- TASK DIRECTIONS -
Without changing a word, return the listing below, minus its images.

- PROVIDED INFORMATION -
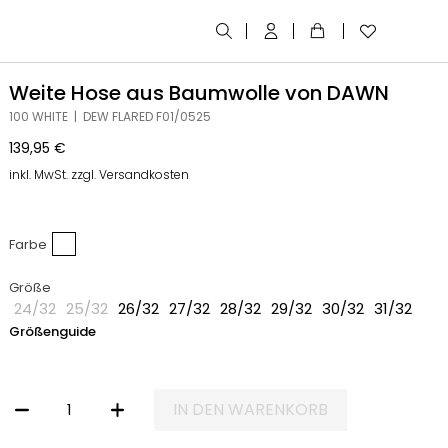
Weite Hose aus Baumwolle von DAWN
100 WHITE | DEW FLARED F01/0525
139,95
€
inkl. MwSt. zzgl. Versandkosten
Farbe
Größe
24/32
25/32
26/32
27/32
28/32
29/32
30/32
31/32
Größenguide
IN DEN WARENKORB
WEITE HOSE AUS BAUMWOLLE VON DAWN MENGE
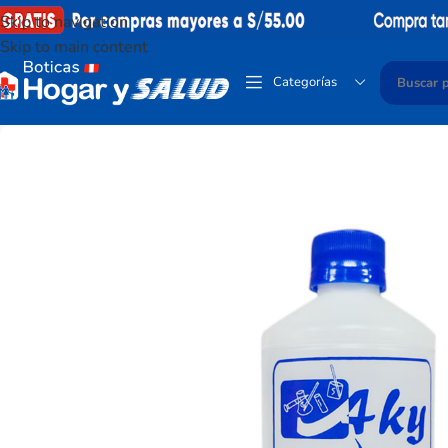
Skip to navigation
Skip to main content
Categorías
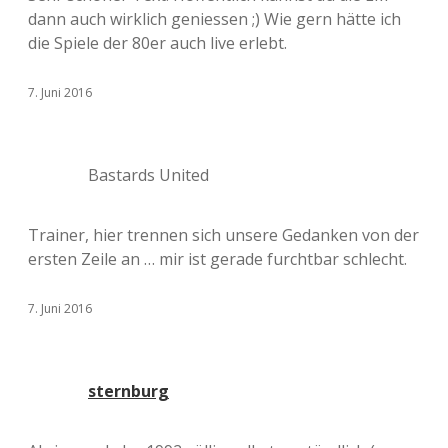
dann auch wirklich geniessen ;) Wie gern hätte ich
die Spiele der 80er auch live erlebt.
7. Juni 2016
Bastards United
Trainer, hier trennen sich unsere Gedanken von der
ersten Zeile an … mir ist gerade furchtbar schlecht.
7. Juni 2016
sternburg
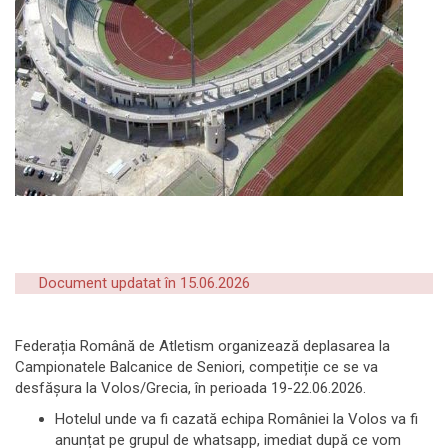
Document updatat în 15.06.2026
Federația Română de Atletism organizează deplasarea la
Campionatele Balcanice de Seniori, competiție ce se va
desfășura la Volos/Grecia, în perioada 19-22.06.2026.
Hotelul unde va fi cazată echipa României la Volos va fi
anunțat pe grupul de whatsapp, imediat după ce vom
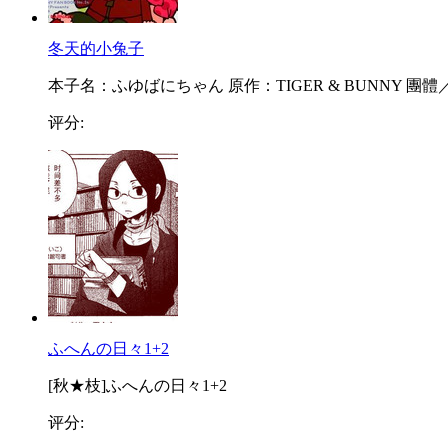
冬天的小兔子
本子名：ふゆばにちゃん 原作：TIGER & BUNNY 團體／.
评分:
ふへんの日々1+2
[秋★枝]ふへんの日々1+2
评分:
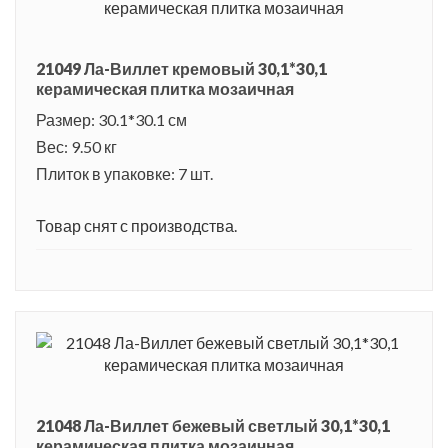
21049 Ла-Виллет кремовый 30,1*30,1
керамическая плитка мозаичная
Размер: 30.1*30.1 см
Вес: 9.50 кг
Плиток в упаковке: 7 шт.
Товар снят с производства.
21048 Ла-Виллет бежевый светлый 30,1*30,1
керамическая плитка мозаичная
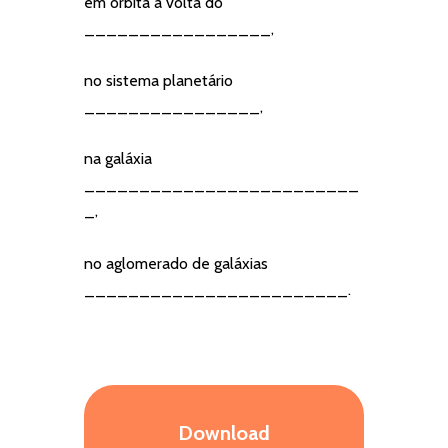
em orbita a volta do
_________________,
no sistema planetário
________________,
na galáxia
_________________________
_,
no aglomerado de galáxias
________________________.
Download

- RESULT OF THIS TASK -
Weite Hose aus Baumwolle von DAWN
100 WHITE | DEW FLARED F01/0525
139,95
€
inkl. MwSt. zzgl. Versandkosten
Farbe
Größe
24/32
25/32
26/32
27/32
28/32
29/32
30/32
31/32
Größenguide
IN DEN WARENKORB
WEITE HOSE AUS BAUMWOLLE VON DAWN MENGE
Skip to navigation
Skip to main content
Categorías
dann auch wirklich geniessen ;) Wie gern hätte ich
die Spiele der 80er auch live erlebt.
7. Juni 2016
Bastards United
Trainer, hier trennen sich unsere Gedanken von der
ersten Zeile an … mir ist gerade furchtbar schlecht.
7. Juni 2016
sternburg
Document updatat în 15.06.2026
Federația Română de Atletism organizează deplasarea la
Campionatele Balcanice de Seniori, competiție ce se va
desfășura la Volos/Grecia, în perioada 19-22.06.2026.
Hotelul unde va fi cazată echipa României la Volos va fi
anunțat pe grupul de whatsapp, imediat după ce vom
冬天的小兔子
本子名：ふゆばにちゃん 原作：TIGER & BUNNY 團體／.
评分:
ふへんの日々1+2
[秋★枝]ふへんの日々1+2
评分:
21049 Ла-Виллет кремовый 30,1*30,1
керамическая плитка мозаичная
Размер: 30.1*30.1 см
Вес: 9.50 кг
Плиток в упаковке: 7 шт.
Товар снят с производства.
21048 Ла-Виллет бежевый светлый 30,1*30,1
керамическая плитка мозаичная
em orbita a volta do
_________________,
no sistema planetário
________________,
na galáxia
_________________________
_,
no aglomerado de galáxias
________________________.
Download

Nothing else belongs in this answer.